Figure 2 shows S and H_I from a single random simulation for N = 100 with 100 diagnostic codominant markers. The case is typical in showing clear genotypic clusters corresponding to parentals, F1’s, F2’s, and backcrosses in the first two generations, followed by a few generations with high variance of S, effectively looking like a continuum between backcross-like and F2-like genotypes (0.25 < S < 0.75, H_I near 0.5). By N/10 generations almost all individuals are clustered around S = H_I= 0.5, and the population slowly becomes more homozygous as alleles are lost by drift (S remains roughly constant while H_I declines toward zero).

Figure 4 illustrates the effect of ongoing immigration from parental gene pools. With N = 100 and m = 0.10, a stationary distribution was reached at generation 3. The distribution fluctuates from generation to generation, but a wide range is consistently observed. With lower immigration (Nm ≤ 1), results were similar to the no-gene-flow scenario in Figure 2, but H_I remained moderate instead of dropping toward zero. With Nm = 1, the population settled in a steady state similar to t = 50 or t = 100 in Figure 2.
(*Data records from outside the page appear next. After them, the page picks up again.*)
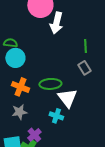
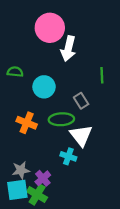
cyan circle: (15, 58) -> (44, 87), moved
gray rectangle: (84, 68) -> (81, 101), moved
gray star: (19, 112) -> (21, 170), moved

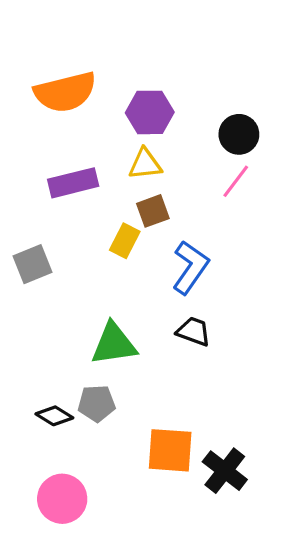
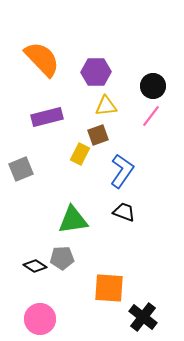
orange semicircle: (65, 92) -> (42, 59), turned -120
yellow triangle: (145, 164) -> (106, 106), moved
black cross: (225, 471) -> (143, 317), moved

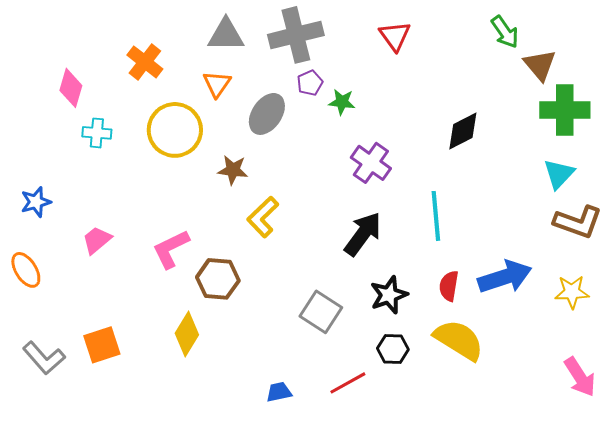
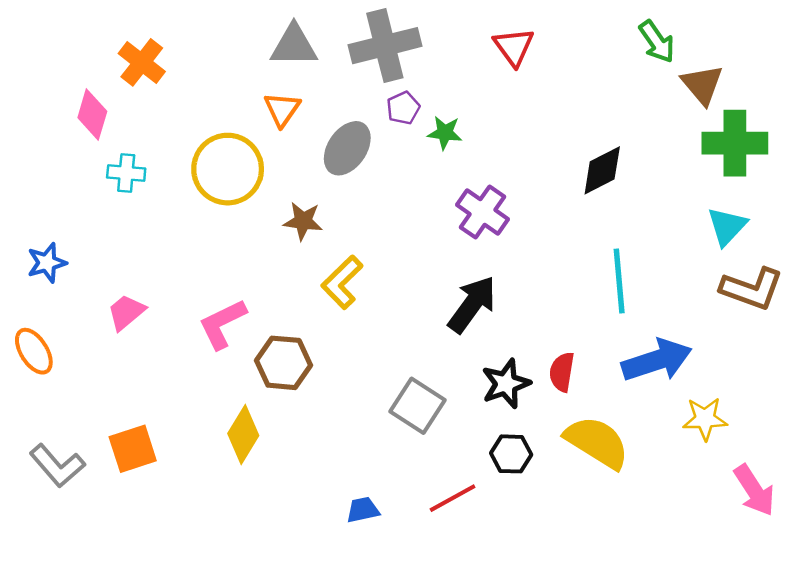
orange cross: (145, 62) -> (142, 62), moved
cyan line: (436, 216) -> (619, 281), moved
red semicircle: (449, 286) -> (562, 372), moved
yellow star: (572, 292) -> (705, 419), moved

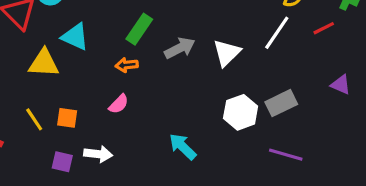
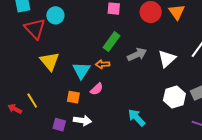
cyan triangle: (75, 37) -> (81, 70), moved, turned 36
yellow triangle: (44, 63) -> (50, 61), turned 45
orange square: (67, 118) -> (73, 97), moved
yellow line: (34, 119) -> (32, 101), moved

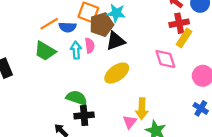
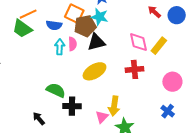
red cross: (179, 23) -> (134, 69), moved
orange line: (49, 24) -> (28, 14), moved
green trapezoid: (45, 51) -> (22, 29), moved
pink diamond: (165, 59) -> (138, 42), moved
black cross: (84, 115) -> (72, 106), moved

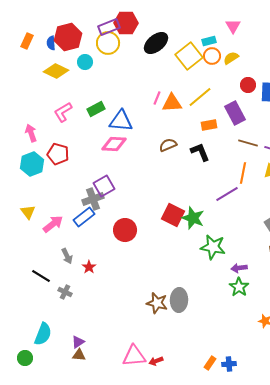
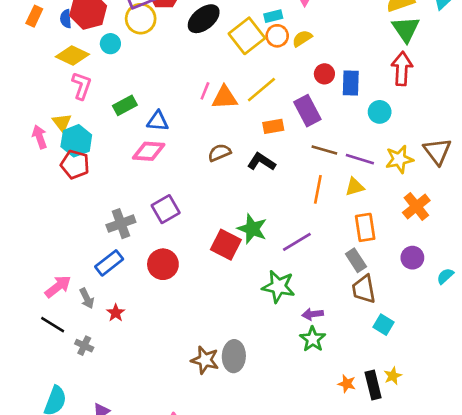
pink L-shape: (63, 112) -> (82, 86), moved, turned 140
blue triangle: (121, 121) -> (158, 121), size x0.7
black L-shape: (200, 152) -> (261, 162), turned -35
cyan hexagon: (32, 164) -> (76, 141), moved
purple square: (104, 186) -> (166, 209), moved
purple line: (227, 194) -> (297, 242), moved
yellow triangle: (28, 212) -> (62, 122), moved
blue rectangle: (84, 217) -> (109, 263), moved
green star: (193, 218) -> (252, 229), moved
pink arrow: (53, 224) -> (58, 287), moved

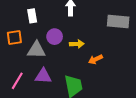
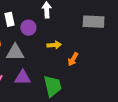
purple circle: (55, 37) -> (28, 28), moved
orange arrow: (95, 59) -> (73, 59), turned -32

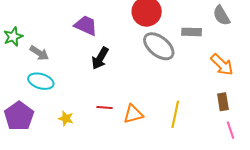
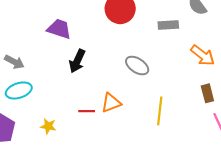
gray ellipse: (159, 46) -> (137, 66), moved, size x0.7
cyan ellipse: (41, 81) -> (19, 91), turned -30
orange triangle: (133, 114) -> (111, 103), moved

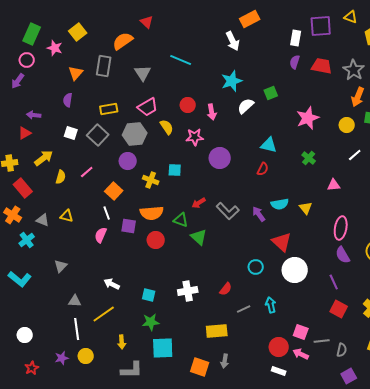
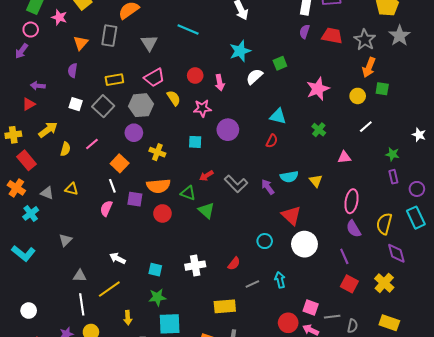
cyan square: (175, 170) -> (195, 142), moved

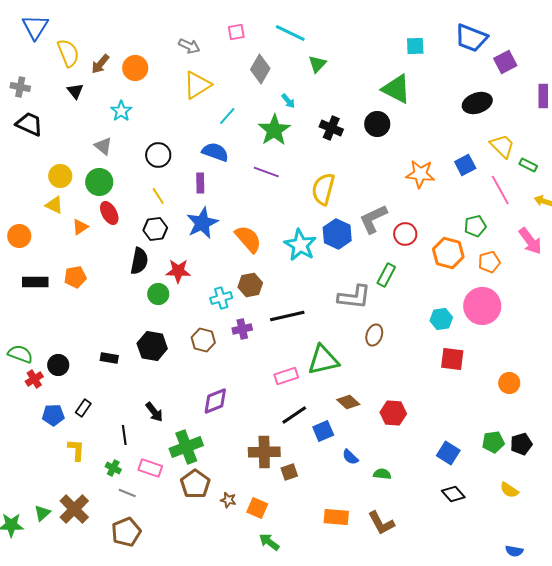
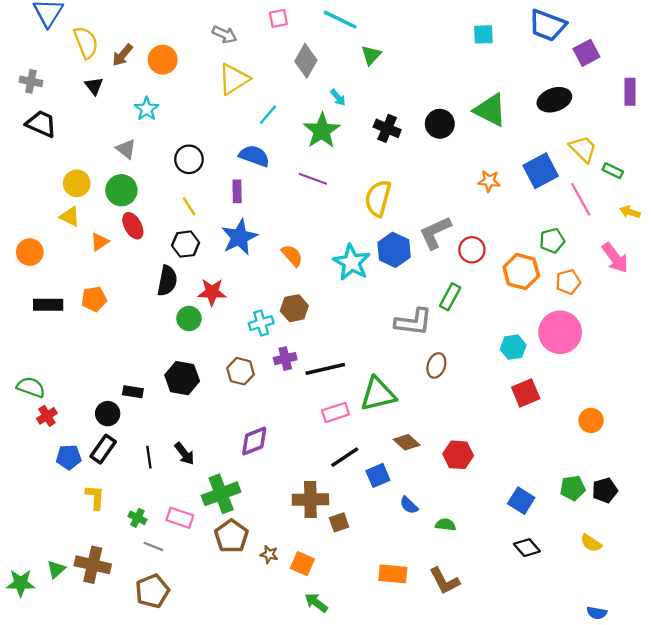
green triangle: (396, 89) -> (490, 110), moved
blue square: (465, 165) -> (541, 171), size x1.4
orange star: (420, 174) -> (489, 181), size x0.7
orange semicircle: (248, 239) -> (292, 256), size x0.7
black line: (287, 316) -> (325, 369), moved
red square: (452, 359) -> (526, 393), turned -30
black circle: (58, 365) -> (108, 414), moved
black rectangle: (83, 408) -> (103, 449), size x1.4
black line: (124, 435) -> (149, 457), moved
brown cross: (74, 509) -> (93, 565), turned -32

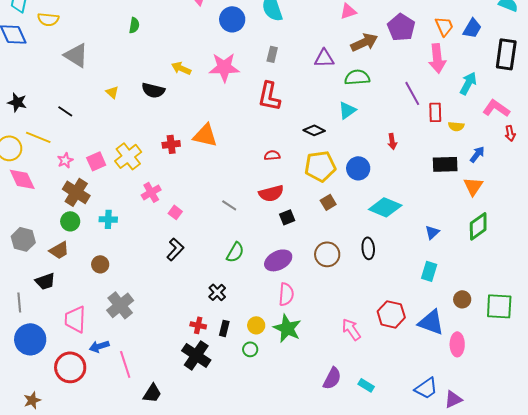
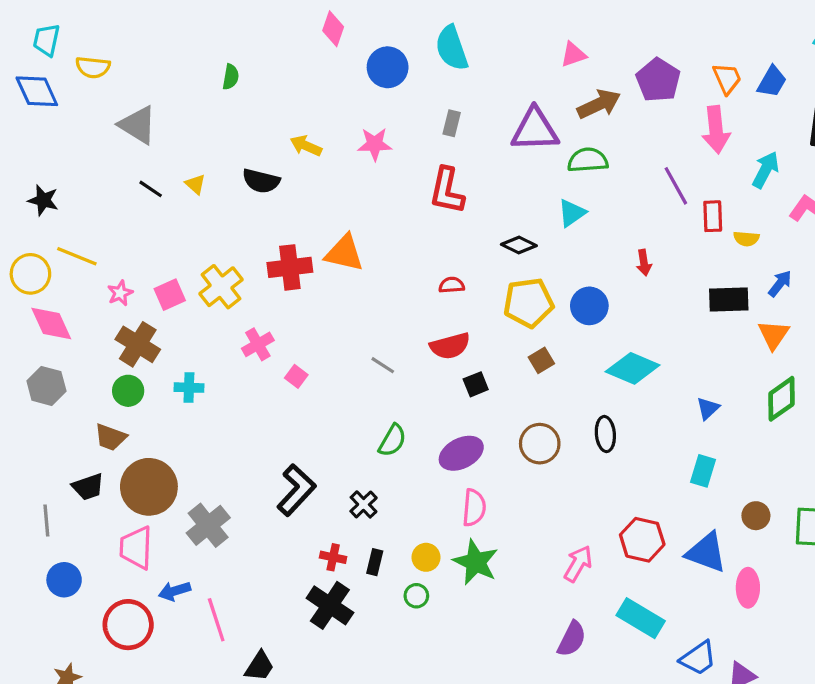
purple triangle: (324, 58) -> (535, 130), size x1.5
pink star: (224, 67) -> (375, 144), size x0.7
black line: (65, 111) -> (151, 189), moved
red cross: (171, 144) -> (290, 267), size x1.5
gray hexagon: (23, 239) -> (46, 386), moved
black L-shape: (175, 249) -> (296, 490), moved, size x1.4
brown trapezoid: (59, 250) -> (111, 437), turned 50
brown circle: (100, 264) -> (149, 487), moved, size x2.0
pink arrow: (351, 329) -> (578, 564), turned 65
blue circle: (30, 339) -> (64, 580), size x0.7
purple semicircle: (332, 378) -> (572, 639), moved
cyan rectangle: (366, 385) -> (641, 618), moved, size x1.8

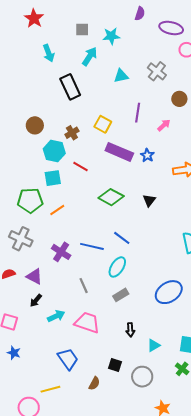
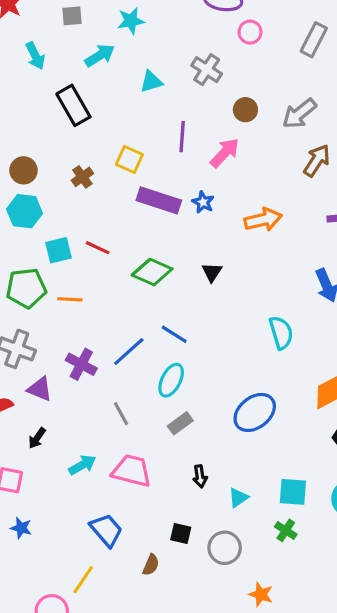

The same basic patterns can be seen when the loci are not entirely diagnostic (e.g., parental allele frequencies of 0.9 vs 0.1). However, when estimates were based on fewer markers, or less informative markers, it was often impossible to discern discrete genotype clusters by generation 2 (e.g., see Figures 5 and 6).

Codominant markers

Maximum likelihood estimates of S and H_Iappear consistent and unbiased for known codominant genotypes (Figure 5). Precision depends on the number of markers and how ancestry-informative they are (how different the known parental allele frequencies are). The simplicity of the triangular sample space makes it easy to visualize the likelihood surface for any individual and get a feel for the uncertainty around an estimate. Figure 5 illustrates that a large number of highly informative markers are needed for precise inference about any single genotype.

Dominant markers

Maximizing the log-likelihood for dominant markers also gives unbiased estimates of S and H_I(Figure 6). With the inherently lower information content of dominant markers, more markers are needed for precision, as seen in other methodological studies [24, 60, 61]. These markers are less informative about heterozygosity, hence the oval ellipses in Figure 6. The method works well as long there is a mixture of loci for which the dominant allele is more common in ancestral species 1 and other loci for which the dominant allele is more common in ancestral species 2. The validity of the estimates depend on the validity of homozygous recessive genotypes as information about p₁₁ and p₂₂. If, for example, the absence of PCR product or particular band on a gel cannot be interpreted as a homozygous recessive genotype, the marker system should not be used for this or any other method relying on typical population genetic assumptions.